For a large proportion of Americans, the idea of their employer paying for health care is sacrosanct, a benefit of right even if it isn't one to which they are legally entitled. But ever-rising costs could mean that even large employers will reach a "tipping point" where offering such benefits is no longer financially viable.
A study by insurance company Buck Consultants has predicted double digit increases in the cost of healthcare coverage for American employers next year.
At the same time, the independent Employee Benefit Research Institute (EBRI) has warned rising costs means the system for funding healthcare needs urgent reform.
The Buck survey has predicted that costs for the most popular plans will continue to increase next year, rising by on average more than 10 per cent.
The good news, according to the EBRI, is that employers are not on the verge of dropping benefits – yet.
Part of the reason for this is that dropping benefits would be a seismic shift that most employers recognise Americans would simply not accept.
The vast majority of American workers and their families who have health insurance currently obtain it through their jobs, pointed out the EBRI.
Yet the employment-based health system in the U.S remains voluntary, and rapidly rising health costs are leading some employers to take a long, hard look at the issue, it warned.
"An evaluation of recent data does not suggest that the end of employment-based health benefits is upon us," said Paul Fronstin, director of the EBRI health research and education programme.
"However, the message from some associations representing employers is that the existing employment-based system must be reformed because the status quo is unsustainable.
"Some individual employers, including leaders in the field, appear to share this new vision," he added.
Fronstin said there had been much debate in recent months about whether employers were reaching a "tipping point" where they would start to end employment-based health benefits.
There had been various reports arguing that employment-based health coverage was disappearing or even "melting away like a popsicle on a summer sidewalk", he pointed out.
Yet these dire warnings were not yet supported by the evidence, although it could be a case of employers waiting for the first one to blink, he added.
"Many individual employers believe there is a business case for offering health benefits to their workers and they continue to invest substantial amounts of money in their health programmes," he said.
"They also tend to agree that if one major employer were to drop health benefits, others would follow," he added.
The percentage of workers reporting that they had access to health benefits through their job was largely unchanged from the mid-1990s and down only slightly from the late 1980s, he pointed out.
In 2005, nearly three quarters of workers who were not self-employed reported they were eligible for health benefits through their own job, up slightly from 73.6 per cent reported in 1995.
Nevertheless, take-up rates for employment-based health benefits were falling.

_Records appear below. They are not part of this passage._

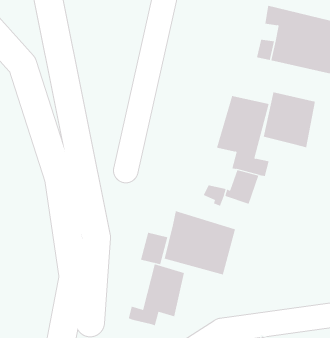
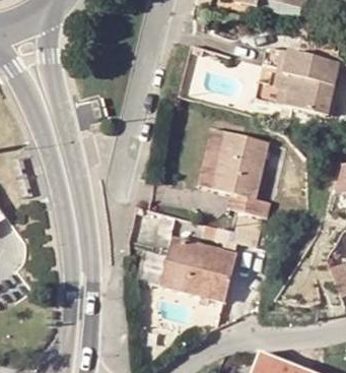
building: [263,92,315,148] -> none
building: [128,263,185,326] -> none

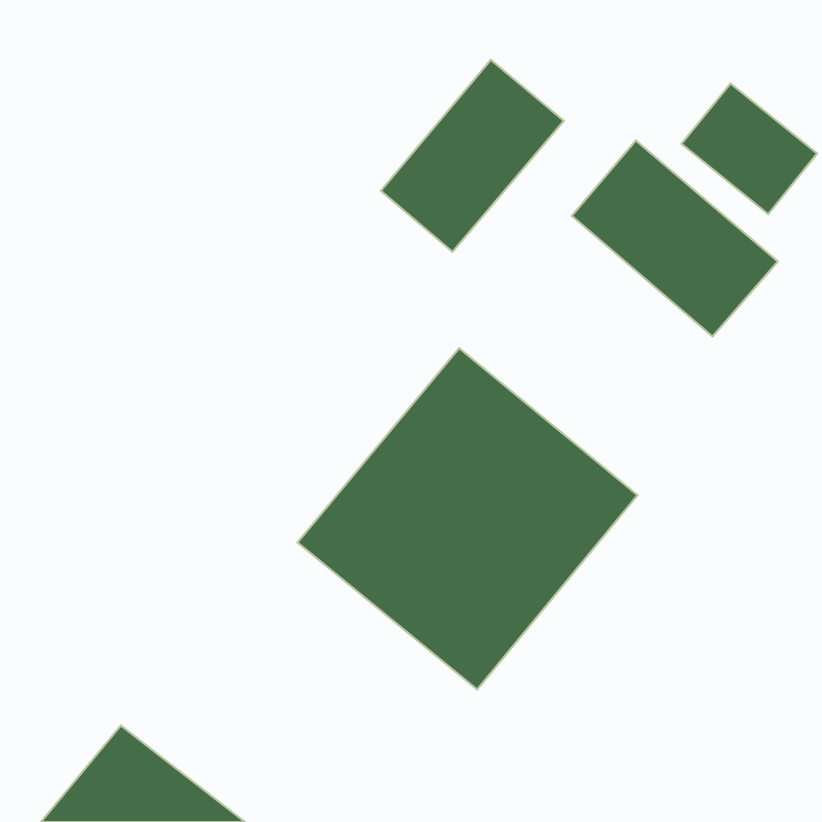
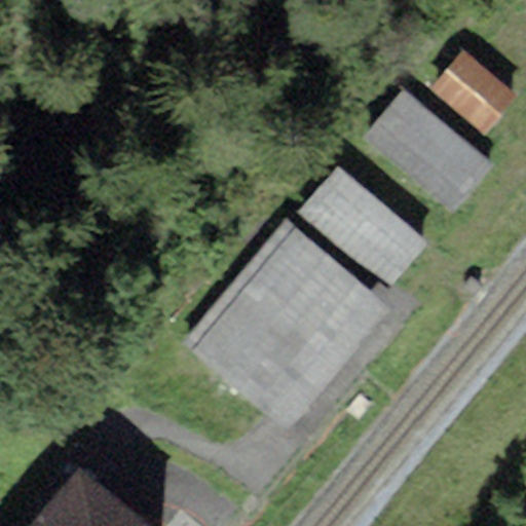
building: [381,60,564,252] -> none
building: none -> [298,165,428,291]

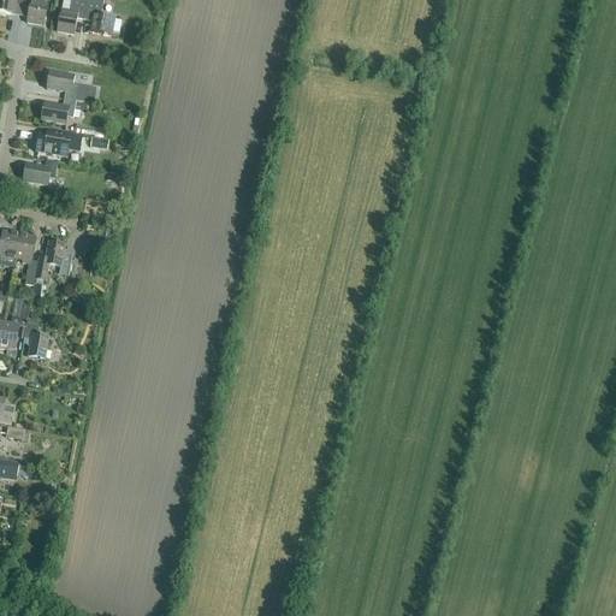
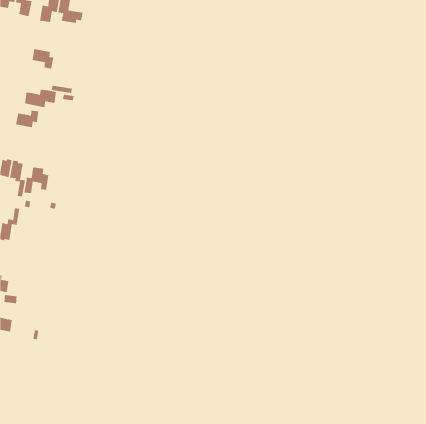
building: [40,97,75,123] -> none
building: [23,322,48,357] -> none

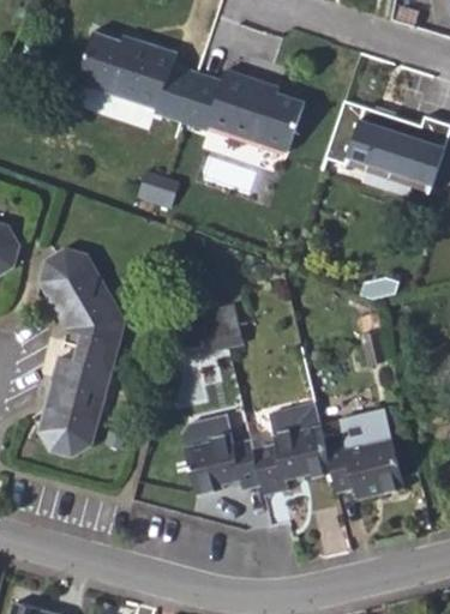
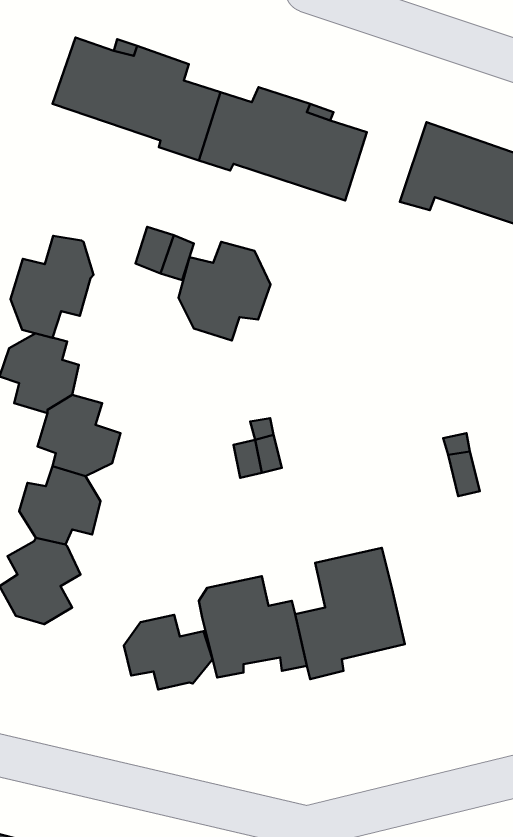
building: none -> [11,236,94,338]
building: none -> [179,242,270,341]
building: [322,416,403,500] -> none
building: none -> [124,615,212,690]

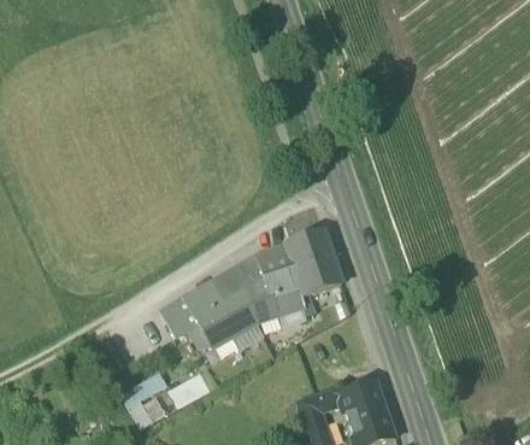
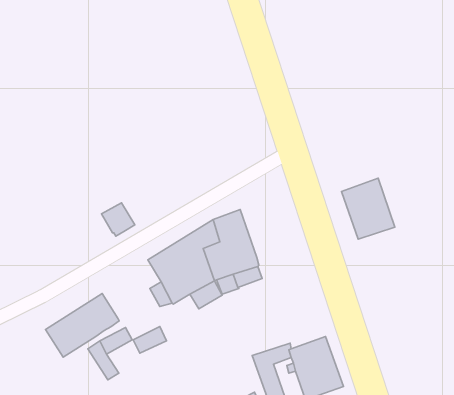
building: [283,228,341,294] -> [341,178,395,239]
building: [161,297,198,333] -> [101,203,135,236]
building: none -> [46,293,119,357]

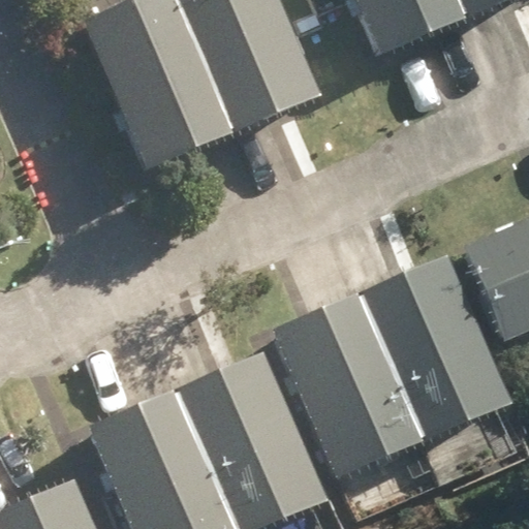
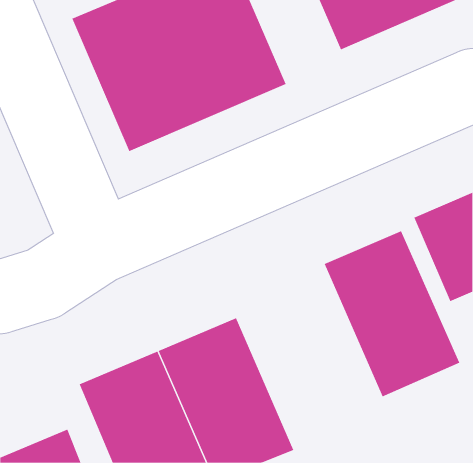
building: [272,294,426,481] -> none

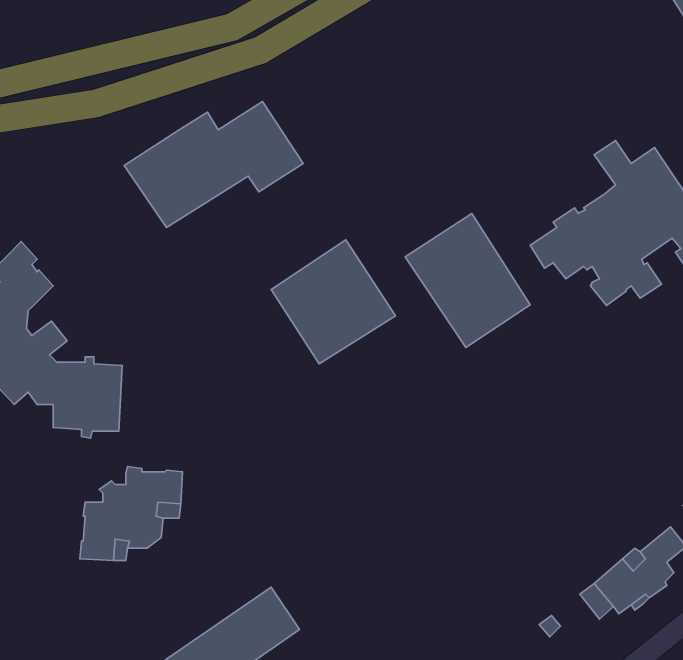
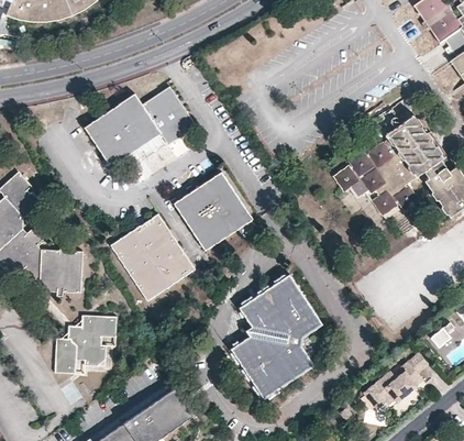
building: [405,213,530,348] -> none
building: none -> [111,214,194,300]
building: none -> [231,274,322,398]

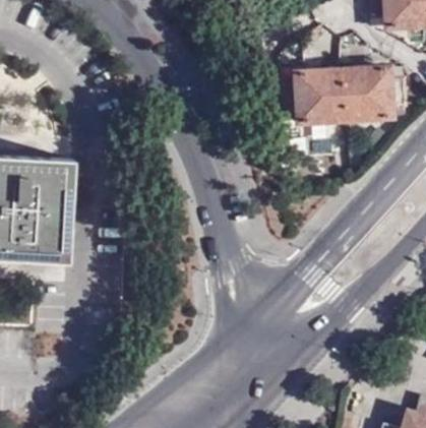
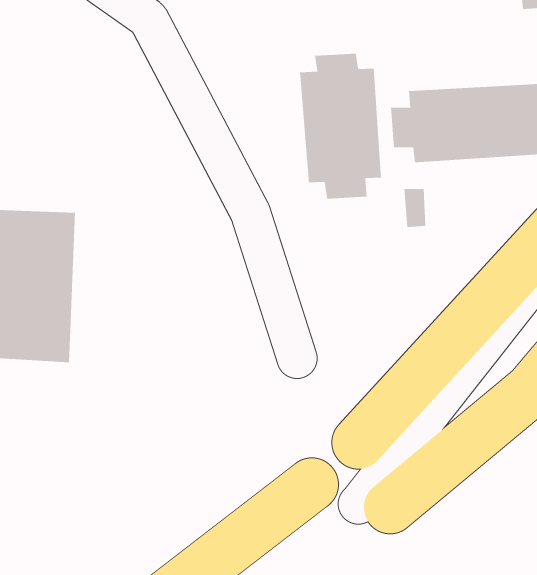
building: none -> [300,53,382,199]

Some 83.5 per cent of workers took up such benefits in 2005, against nearly 88 percent in 1988, the research suggested.
Yet fewer than 5 per cent of workers eligible for health benefits were uninsured, it added.
Since 2000, the percentage of workers with health benefits had fallen to about 71 per cent and the percentage of small employers offering health benefits in 2007 was about the same as it was in 1996.
Rising costs did mean workers were paying more for health benefits, the research calculated.
Premiums for employee-only coverage had increased by 86 per cent. However, workers' out-of-pocket costs as a share of total spending had fallen.
Other factors that might cause large employers to change course included the elimination of the employer tax deduction for health benefits, a movement to universal coverage, or the erosion of the federal pre-emption of state regulation of health benefits, argued Fronstin.